Johnson’s former adviser Dominic Cummings hinted in an interview with the website UnHerd last year that the Partygate investigation should have taken in goings-on at Chequers. Asked whether there were parties at Chequers during the pandemic, he replied: “So people say.”

Boris and Carrie Johnson with their daughter, Romy, making a video call at Chequers.
Boris and Carrie Johnson with their daughter, Romy, making a video call at Chequers.
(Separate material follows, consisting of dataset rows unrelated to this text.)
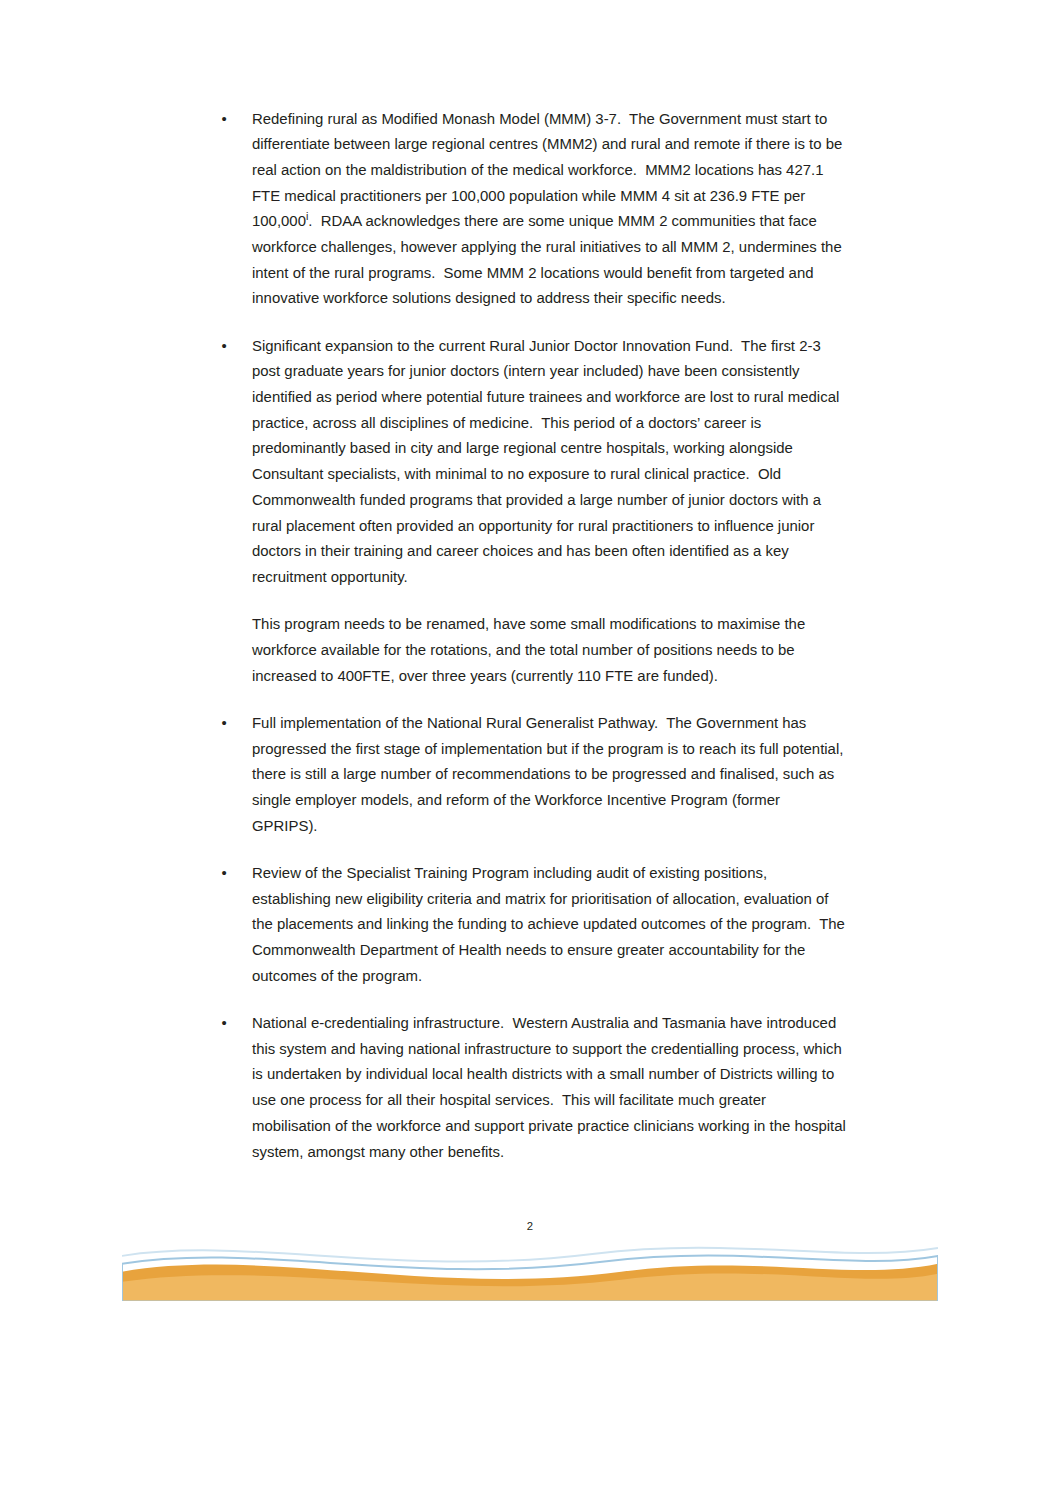Redefining rural as Modified Monash Model (MMM) 3-7. The Government must start to differentiate between large regional centres (MMM2) and rural and remote if there is to be real action on the maldistribution of the medical workforce. MMM2 locations has 427.1 FTE medical practitioners per 100,000 population while MMM 4 sit at 236.9 FTE per 100,000i. RDAA acknowledges there are some unique MMM 2 communities that face workforce challenges, however applying the rural initiatives to all MMM 2, undermines the intent of the rural programs. Some MMM 2 locations would benefit from targeted and innovative workforce solutions designed to address their specific needs.
Significant expansion to the current Rural Junior Doctor Innovation Fund. The first 2-3 post graduate years for junior doctors (intern year included) have been consistently identified as period where potential future trainees and workforce are lost to rural medical practice, across all disciplines of medicine. This period of a doctors’ career is predominantly based in city and large regional centre hospitals, working alongside Consultant specialists, with minimal to no exposure to rural clinical practice. Old Commonwealth funded programs that provided a large number of junior doctors with a rural placement often provided an opportunity for rural practitioners to influence junior doctors in their training and career choices and has been often identified as a key recruitment opportunity.
This program needs to be renamed, have some small modifications to maximise the workforce available for the rotations, and the total number of positions needs to be increased to 400FTE, over three years (currently 110 FTE are funded).
Full implementation of the National Rural Generalist Pathway. The Government has progressed the first stage of implementation but if the program is to reach its full potential, there is still a large number of recommendations to be progressed and finalised, such as single employer models, and reform of the Workforce Incentive Program (former GPRIPS).
Review of the Specialist Training Program including audit of existing positions, establishing new eligibility criteria and matrix for prioritisation of allocation, evaluation of the placements and linking the funding to achieve updated outcomes of the program. The Commonwealth Department of Health needs to ensure greater accountability for the outcomes of the program.
National e-credentialing infrastructure. Western Australia and Tasmania have introduced this system and having national infrastructure to support the credentialling process, which is undertaken by individual local health districts with a small number of Districts willing to use one process for all their hospital services. This will facilitate much greater mobilisation of the workforce and support private practice clinicians working in the hospital system, amongst many other benefits.
2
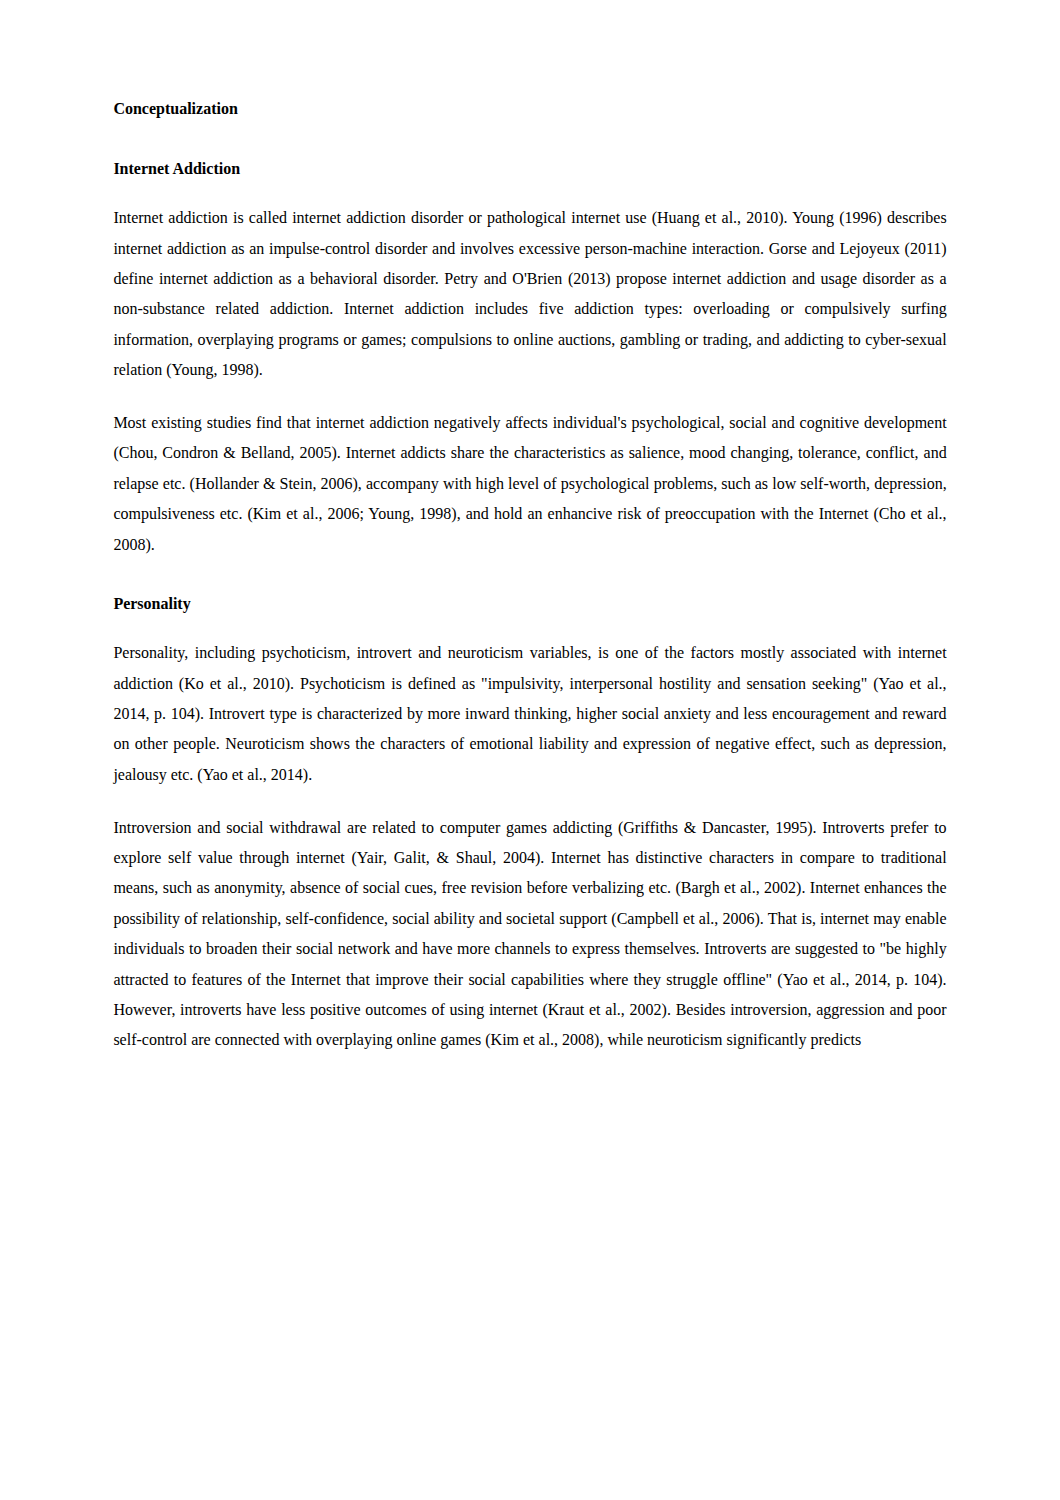Conceptualization
Internet Addiction
Internet addiction is called internet addiction disorder or pathological internet use (Huang et al., 2010). Young (1996) describes internet addiction as an impulse-control disorder and involves excessive person-machine interaction. Gorse and Lejoyeux (2011) define internet addiction as a behavioral disorder. Petry and O'Brien (2013) propose internet addiction and usage disorder as a non-substance related addiction. Internet addiction includes five addiction types: overloading or compulsively surfing information, overplaying programs or games; compulsions to online auctions, gambling or trading, and addicting to cyber-sexual relation (Young, 1998).
Most existing studies find that internet addiction negatively affects individual's psychological, social and cognitive development (Chou, Condron & Belland, 2005). Internet addicts share the characteristics as salience, mood changing, tolerance, conflict, and relapse etc. (Hollander & Stein, 2006), accompany with high level of psychological problems, such as low self-worth, depression, compulsiveness etc. (Kim et al., 2006; Young, 1998), and hold an enhancive risk of preoccupation with the Internet (Cho et al., 2008).
Personality
Personality, including psychoticism, introvert and neuroticism variables, is one of the factors mostly associated with internet addiction (Ko et al., 2010). Psychoticism is defined as "impulsivity, interpersonal hostility and sensation seeking" (Yao et al., 2014, p. 104). Introvert type is characterized by more inward thinking, higher social anxiety and less encouragement and reward on other people. Neuroticism shows the characters of emotional liability and expression of negative effect, such as depression, jealousy etc. (Yao et al., 2014).
Introversion and social withdrawal are related to computer games addicting (Griffiths & Dancaster, 1995). Introverts prefer to explore self value through internet (Yair, Galit, & Shaul, 2004). Internet has distinctive characters in compare to traditional means, such as anonymity, absence of social cues, free revision before verbalizing etc. (Bargh et al., 2002). Internet enhances the possibility of relationship, self-confidence, social ability and societal support (Campbell et al., 2006). That is, internet may enable individuals to broaden their social network and have more channels to express themselves. Introverts are suggested to "be highly attracted to features of the Internet that improve their social capabilities where they struggle offline" (Yao et al., 2014, p. 104). However, introverts have less positive outcomes of using internet (Kraut et al., 2002). Besides introversion, aggression and poor self-control are connected with overplaying online games (Kim et al., 2008), while neuroticism significantly predicts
Photograph: No 10 Downing Street/Reuters

Johnson and his growing family reportedly felt so at home at the Buckinghamshire retreat by the autumn of 2020 that he planned to build a £150,000 treehouse in the grounds for his son Wilfred, an idea apparently vetoed on security grounds.
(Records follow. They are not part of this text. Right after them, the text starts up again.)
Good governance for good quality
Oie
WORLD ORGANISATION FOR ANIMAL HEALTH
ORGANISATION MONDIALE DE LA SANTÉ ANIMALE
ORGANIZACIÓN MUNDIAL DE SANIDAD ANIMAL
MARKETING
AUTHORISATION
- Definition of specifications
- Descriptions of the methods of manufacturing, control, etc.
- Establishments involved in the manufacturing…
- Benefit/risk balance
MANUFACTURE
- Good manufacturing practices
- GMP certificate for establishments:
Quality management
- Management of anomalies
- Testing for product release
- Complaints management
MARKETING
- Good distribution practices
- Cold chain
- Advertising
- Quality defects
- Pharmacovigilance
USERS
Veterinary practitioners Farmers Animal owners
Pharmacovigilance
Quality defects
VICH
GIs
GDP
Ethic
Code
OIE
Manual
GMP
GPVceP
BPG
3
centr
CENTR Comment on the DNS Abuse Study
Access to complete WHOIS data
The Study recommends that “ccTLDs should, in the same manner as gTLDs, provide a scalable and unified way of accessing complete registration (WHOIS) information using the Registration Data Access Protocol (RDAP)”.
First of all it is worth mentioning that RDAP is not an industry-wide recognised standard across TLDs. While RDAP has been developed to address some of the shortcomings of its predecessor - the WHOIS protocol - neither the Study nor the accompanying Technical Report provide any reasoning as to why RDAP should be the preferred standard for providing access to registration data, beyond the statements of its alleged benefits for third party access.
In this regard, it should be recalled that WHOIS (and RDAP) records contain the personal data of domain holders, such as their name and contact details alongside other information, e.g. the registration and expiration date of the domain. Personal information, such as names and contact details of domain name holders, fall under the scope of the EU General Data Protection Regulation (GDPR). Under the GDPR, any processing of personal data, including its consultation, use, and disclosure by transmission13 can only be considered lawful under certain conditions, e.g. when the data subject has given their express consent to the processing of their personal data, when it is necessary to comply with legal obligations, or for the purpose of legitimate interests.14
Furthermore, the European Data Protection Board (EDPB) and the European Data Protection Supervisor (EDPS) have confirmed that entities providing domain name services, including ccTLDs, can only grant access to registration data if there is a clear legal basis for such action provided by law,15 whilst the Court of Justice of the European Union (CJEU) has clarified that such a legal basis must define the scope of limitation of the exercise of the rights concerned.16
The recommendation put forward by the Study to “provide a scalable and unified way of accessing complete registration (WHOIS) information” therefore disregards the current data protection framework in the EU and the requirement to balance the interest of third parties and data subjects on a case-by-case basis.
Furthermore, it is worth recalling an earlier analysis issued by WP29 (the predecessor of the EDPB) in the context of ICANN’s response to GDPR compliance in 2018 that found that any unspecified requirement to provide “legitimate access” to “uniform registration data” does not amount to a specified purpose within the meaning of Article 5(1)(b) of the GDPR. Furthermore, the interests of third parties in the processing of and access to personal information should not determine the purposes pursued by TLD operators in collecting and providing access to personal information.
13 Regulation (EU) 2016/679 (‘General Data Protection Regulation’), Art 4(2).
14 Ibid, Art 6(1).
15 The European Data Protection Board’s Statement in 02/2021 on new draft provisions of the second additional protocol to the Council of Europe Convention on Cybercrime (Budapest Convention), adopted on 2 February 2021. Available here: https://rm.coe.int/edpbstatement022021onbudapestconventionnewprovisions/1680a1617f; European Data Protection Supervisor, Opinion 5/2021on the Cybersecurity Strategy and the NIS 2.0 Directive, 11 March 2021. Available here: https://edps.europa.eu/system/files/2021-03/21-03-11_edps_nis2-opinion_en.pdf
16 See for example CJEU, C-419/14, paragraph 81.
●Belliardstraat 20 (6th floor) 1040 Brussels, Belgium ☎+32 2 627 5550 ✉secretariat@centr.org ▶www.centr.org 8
They appear not to have been so comfortable with Chequers’ long-serving staff, however, with the senior housekeeper Charlotte Vine departing in 2020, amid reports about a clash with Carrie Johnson – something Mrs Johnson’s spokesperson denied.

It was over dinner at Chequers that the Johnsons wooed Allegra Stratton, whose appointment as the prime minister’s press secretary precipitated the acrimonious departure of the key advisers Cummings and Lee Cain.

Increasingly preoccupied with financial worries, it was also at Chequers that Johnson entertained the financier Richard Sharp and his friend Sam Blyth, a distant relative of Johnson’s who went on to act as guarantor for an £800,000 loan.

All three have insisted money was not discussed, but it was Sharp’s failure to disclose his connection to the loan that led to his recent resignation as BBC chair.

When Theresa May was prime minister, she tended to prefer spending time at her more modest constituency home in the Berkshire village of Sonning, where she would escape for weekends.

Chequers was mainly used for welcoming foreign dignitaries – including Donald Trump – and for holding key meetings.

May’s former press secretary Paul Harrison said: “In itself it’s quite rarefied – not many people get to go, it’s exclusive – so an invite feels like a bigger deal than it would be to go into the PM’s office in the House of Commons, even though you’re essentially doing the same thing.”

May summoned her warring cabinet there to a dramatic Brexit showdown in July 2018 (the “Chequers summit”) that ultimately precipitated Johnson’s resignation as foreign secretary – once the Brexit secretary, David Davis, had jumped first.

Johnson then helped foment a vigorous “chuck Chequers” campaign from the backbenches that helped to cement his reputation with grassroots Tory members – and seal May’s fate.

At Christmas 2021, Downing Street released pictures taken at Chequers of Johnson, by now married, with his wife, new baby Romy and Dilyn the dog, joining a Zoom call with NHS staff from a squishy blue sofa.

They could not have looked more at home, but after the Partygate revelations and the ham-fisted defence of the disgraced MP Owen Paterson, the seeds of his departure from No 10 seven months later had already been sown.

Johnson certainly took full advantage of Chequers, whose donors, Arthur and Ruth Lee, meant it to act as a country estate for prime ministers in a new, democratic age when they might not necessarily possess their own. Whether he ruled “more sanely” as a result of the time spent in the Chiltern hideaway may perhaps be best left to history to judge.